Problems with background I/O

The following script

calc = Calculator lj ((sigma: 3.405) [angstrom], (epsilon: 119.8) [boltzmann_constant * kelvin])
struct = Structure from file '/path/to/Ar108-fcc.xyz'
algo_verlet = Algorithm VelocityVerlet ((timestep: 1) [fs], (steps: 2500), (trajectory: true))
algo_350K = Algorithm VelocityDistribution ((temperature_K: 350) [K])
prop_350K = Property ((algorithm: algo_350K), (structure: struct), (calculator: calc))
algo_verlet_longer = Algorithm VelocityVerlet ((timestep: 1) [fs], (steps: 10000), (trajectory: true))
prop_350K_verlet = Property trajectory ((algorithm: algo_verlet), (structure: prop_350K.output_structure), (calculator: calc))

runs through. All statements become completed. When we want to use the prop_350K_verlet variable e.g. like this:

kins = prop_350K_verletl.trajectory[0].properties.kinetic_energy

we get this error (does not matter with or without auto-run activated):

pymongo.errors.DocumentTooLarge: 'findAndModify' command document too large

A more detailed inspection of the launch shows that the launch action has been stored in gridfs:

{'_id': ObjectId('67dc12a73cbd02deeb0eb766'),
 'fworker': {'name': '5b70450d5e084edc8096ab1f55fc4a67',
  'category': 'interactive',
  'query': '{}',
  'env': {}},
 'fw_id': 4432,
 'launch_dir': '/path/to/fireworks-launches/launcher_2025-03-20-13-05-43-296933',
 'host': 'uc2n995.localdomain',
 'ip': '10.0.3.227',
 'trackers': [],
 'action': {'gridfs_id': '67dc1a3647cbf4d00b096ac4'},
 'state': 'COMPLETED',
 'state_history': [{'state': 'RUNNING',
   'created_on': '2025-03-20T13:05:43.591437',
   'updated_on': '2025-03-20T13:07:58.812583'},
  {'state': 'COMPLETED', 'created_on': '2025-03-20T13:07:58.816497'}],
 'launch_id': 4070,
 'time_start': '2025-03-20T13:05:43.591437',
 'time_end': '2025-03-20T13:07:58.816497',
 'runtime_secs': 135.22506}

The launch action has been stored in gridfs by FireWorks, not by VRE Language.

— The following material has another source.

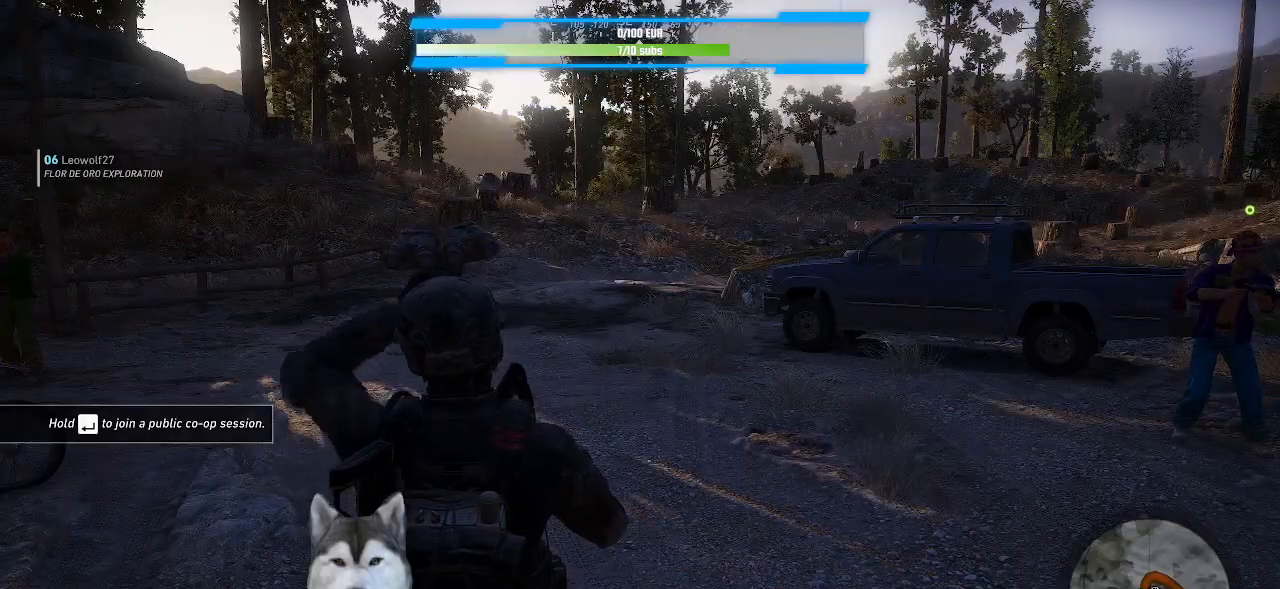
{"keys": [], "mouse": [], "mouse_move": "still", "events": []}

This mechanism is activated in FireWorks (by an exception handler) when the action exceeds the limit of 16 MB for a document in MongoDB. The mechanism is applied only to action but not to large data in firework's spec, as the new fireworks kins is appended to the workflow, the action is applied to the new child firework leading to too large spec (update_spec action). The mechanism can be deactivated by setting GRIDFS_FALLBACK_COLLECTION: null in ~/.fireworks/FW_config.yaml.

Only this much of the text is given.